From the get-go, Alta Mar's David Miller has said changes would be coming to the 138-acre property one way or another. He reiterated his case Tuesday that the choice essentially came down to having a failed golf course sit fallow and overgrown or allowing a relatively "low-impact" development on part of that land in order to reinvest in a course shortened to 12 holes.
Miller told commissioners he made concession after concession, such as increased buffering, over the previous 27 months and that he never heard anyone come up with a better solution for use of the property.
To address traffic and density issues that remained, he said he would be willing to reduce the number of age-restricted units from 330 to 280. The board ultimately took him up on the offer.
Residents on Oak View Circle in Hidden Oaks, abutting the parcel of land that will transition from its current use as a golf course into the age-restricted housing, expressed concerns about the potential negative impact to their property values. One neighborhood resident said it made sense that Sawgrass Players Club residents were largely in favor of the project because they stood to have their golf course saved while Hidden Oaks got stuck with the eyesore of a 5 to 6 story structure going up behind their backyards.
"You can't just take the pros and not the cons," he said.
The project's representatives and supporters said letting the golf course fail would have greater consequences for a larger number of homes and that Hidden Oaks residents would be negatively affected all the same. They said the age-restricted housing would have less impact on the surrounding area than any other option, considering there would be zero generation of student population and less of an impact on traffic at peak hours.
Commissioner Jay Morris said taking 50 units off the table would make a difference in density while still allowing for a significant reinvestment in what would remain of the golf course.
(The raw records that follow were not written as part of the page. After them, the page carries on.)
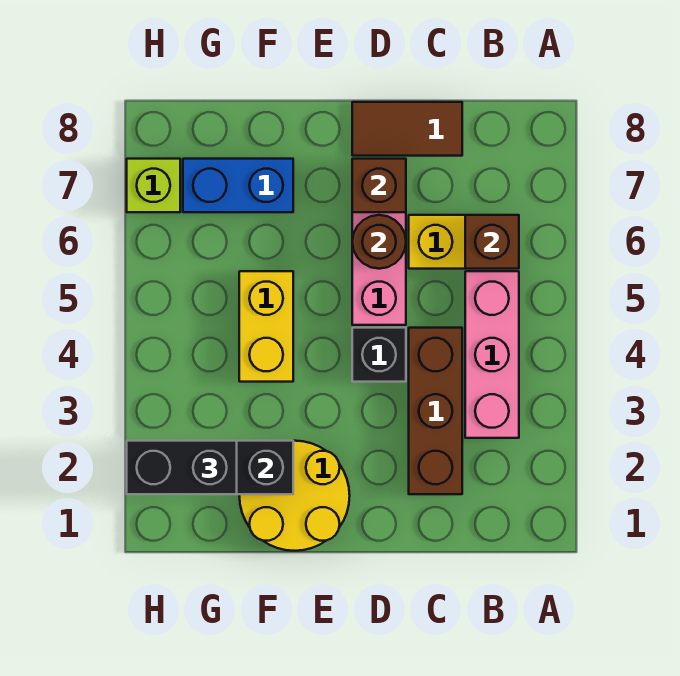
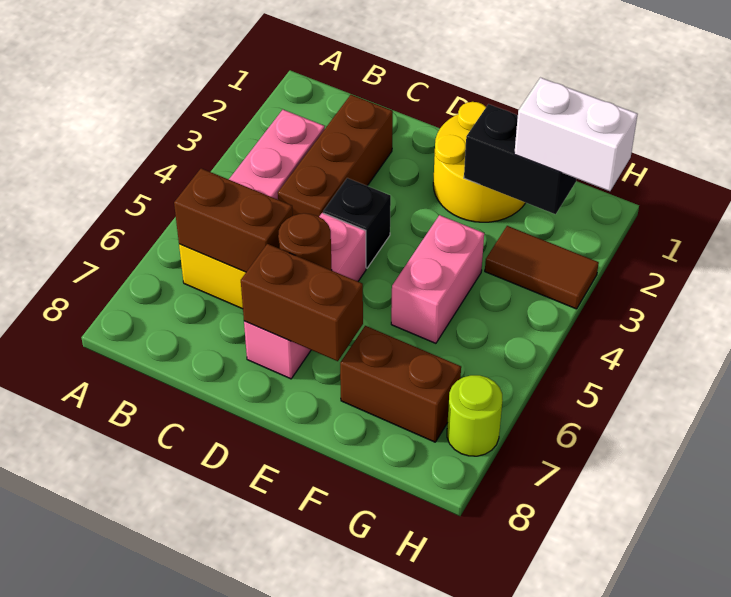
brown 1x1 brick [465,215,519,269] -> brown 1x2 brick [174,168,293,272]
brown 1x2 tile [352,102,462,156] -> brown 1x2 tile moved to [485,226,599,309]
brown 1x1 brick [352,159,406,212] -> brown 1x2 brick [241,244,363,361]
yellow 1x2 brick [239,271,293,382] -> pink 1x2 brick [391,215,484,343]
blue 1x2 brick [183,159,293,212] -> brown 1x2 brick [340,326,461,442]
black 1x2 brick [127,441,237,494] -> white 1x2 brick [514,78,638,191]
lime 1x1 brick [127,159,180,212] -> lime 1x1 round brick [447,375,503,456]

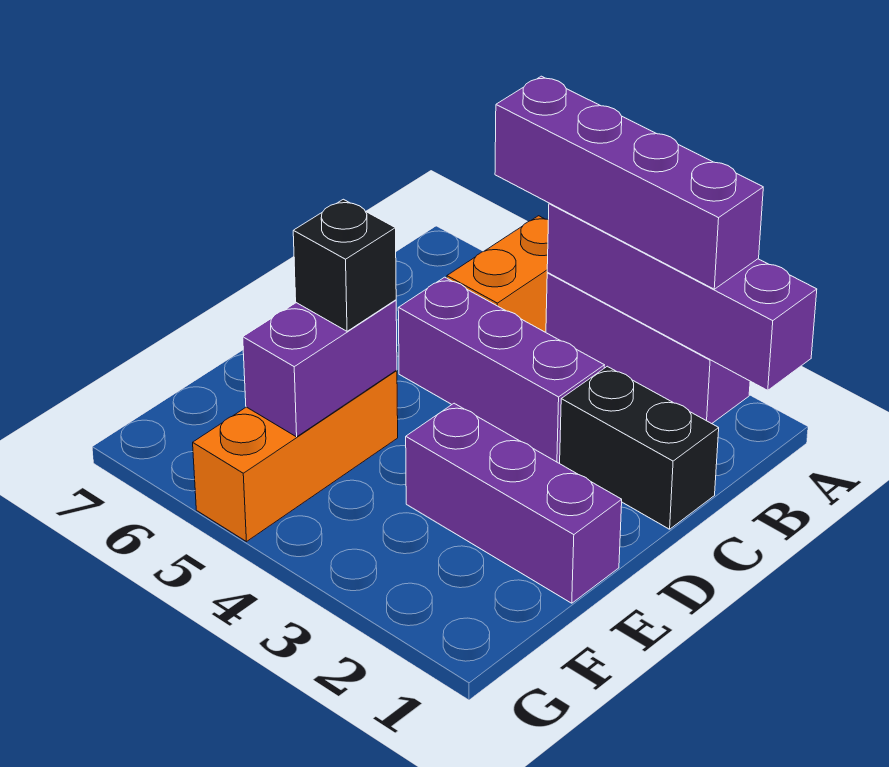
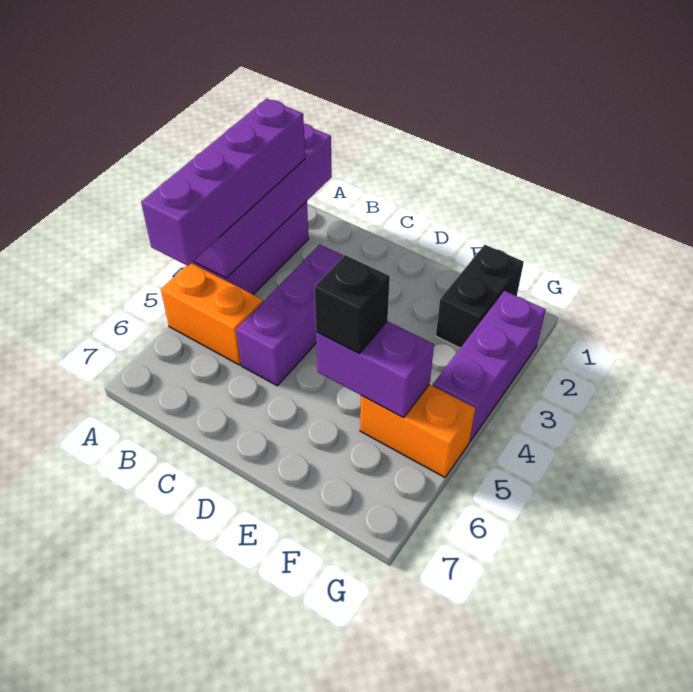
black 1x2 brick [560,366,719,529] -> black 1x2 brick moved to [436,245,524,348]
purple 1x3 brick [406,403,622,603] -> purple 1x3 brick moved to [433,291,546,441]
orange 1x3 brick [193,370,398,542] -> orange 1x2 brick [360,384,475,477]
"That was a huge commitment to do that," he said before making motions to approve the modifications.
Boat ramp requests
At the head of Tuesday's meeting, local charter boat captains Kevin Faver and Scott Shank expressed concerns about the state of the Vilano Boat Ramp, which is the county's most active ramp.
Faver called the ramp an "absolute eye sore" and said overall conditions have made for a potentially dangerous situation. He also said dock space is limited due to damage from recent storms and that the resulting bottlenecks are causing people to hit their boats together.
Shank said some policing and signage is needed to encourage users to pull their trucks and trailers all the way forward to make the most of what little parking there is. He also said workers on the nearby dredging project have been parking their trucks at the ramp, in as many as 20 spots that should be reserved for people with boats.
Commissioner Paul Waldron in his closing comments said it seemed most of the captains' requests would be "inexpensive" to address. He said he's been seeing struggles at the ramp and that he's fielded complaints about lack of parking and long lines on the weekends.
County Administrator Michael Wanchick said things like signage are low in cost and certainly doable and that the county would work within its budget to address some of the concerns.